Les auteurs comptabilisent ensuite les travaux que supportent les collectivités locales pour qu’en fin de circuit,  l’eau distribuée aux particuliers soit conforme à la directive européenne, c’est-à-dire les abandons de captages, les dilutions, les «travaux palliatifs pour mauvaise qualité», les «traitements complémentaires».

A propos des mélanges des eaux riches en nitrate avec les eaux pauvres en nitrates, ils font part de «questions éthiques». «Des populations», disent-ils, «naturellement desservies par des eaux pauvres en nitrates se retrouvent sans préavis ni débat desservies par des eaux à la limite des normes de qualité». «Rappelons», ajoutent-ils, sans doute pour sensibiliser le lecteur, «que la norme française sur la teneur en nitrates de l’eau potable est 5 fois plus permissive que la norme US».

La part du volume d’eau traité annuellement contre les nitrates est diversement appréciée:

- selon les membres de la Commission Eau Potable de l’ASTEE, 5% des volumes prélevés, soit 300 millions de m3,

- selon le SEIDD [Service de l’Economie, de l’Evaluation et de l’Intégration du Développement Durable] 10% des volumes prélevés, soit 600 millions de m3.

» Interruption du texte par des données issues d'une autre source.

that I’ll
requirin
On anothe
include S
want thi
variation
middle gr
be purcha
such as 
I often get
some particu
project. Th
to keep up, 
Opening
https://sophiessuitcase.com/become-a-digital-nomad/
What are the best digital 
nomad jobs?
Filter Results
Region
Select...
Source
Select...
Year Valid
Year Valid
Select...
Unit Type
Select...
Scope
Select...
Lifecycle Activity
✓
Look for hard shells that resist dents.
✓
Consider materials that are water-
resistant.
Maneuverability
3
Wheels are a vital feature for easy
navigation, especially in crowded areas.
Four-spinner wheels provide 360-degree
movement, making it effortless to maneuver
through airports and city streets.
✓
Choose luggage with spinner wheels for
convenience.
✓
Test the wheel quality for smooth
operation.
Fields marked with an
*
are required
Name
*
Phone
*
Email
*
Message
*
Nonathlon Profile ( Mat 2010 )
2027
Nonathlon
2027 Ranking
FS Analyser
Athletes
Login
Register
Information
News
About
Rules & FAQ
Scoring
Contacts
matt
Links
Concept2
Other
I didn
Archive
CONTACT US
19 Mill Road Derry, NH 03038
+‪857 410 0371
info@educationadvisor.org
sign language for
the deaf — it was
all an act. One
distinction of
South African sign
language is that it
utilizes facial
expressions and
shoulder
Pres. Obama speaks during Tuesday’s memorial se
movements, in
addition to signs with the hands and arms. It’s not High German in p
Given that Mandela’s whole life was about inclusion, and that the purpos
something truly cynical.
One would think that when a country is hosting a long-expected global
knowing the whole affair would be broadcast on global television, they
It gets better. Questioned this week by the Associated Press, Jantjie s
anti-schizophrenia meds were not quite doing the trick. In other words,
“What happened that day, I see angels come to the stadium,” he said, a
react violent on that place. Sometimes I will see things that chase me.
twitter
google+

Le «coût supplémentaire curatif des nitrates» est «compris entre 0.40 et 0.61 euros par m3 (coûts ASTEE 2011 et Drouet/AESN 2008)». Ainsi, en France métropolitaine et par an, «les dépenses de traitement de potabilisation des collectivités locales entraînées par la pollution par les nitrates seraient comprises entre 120 et 360 millions d’euros».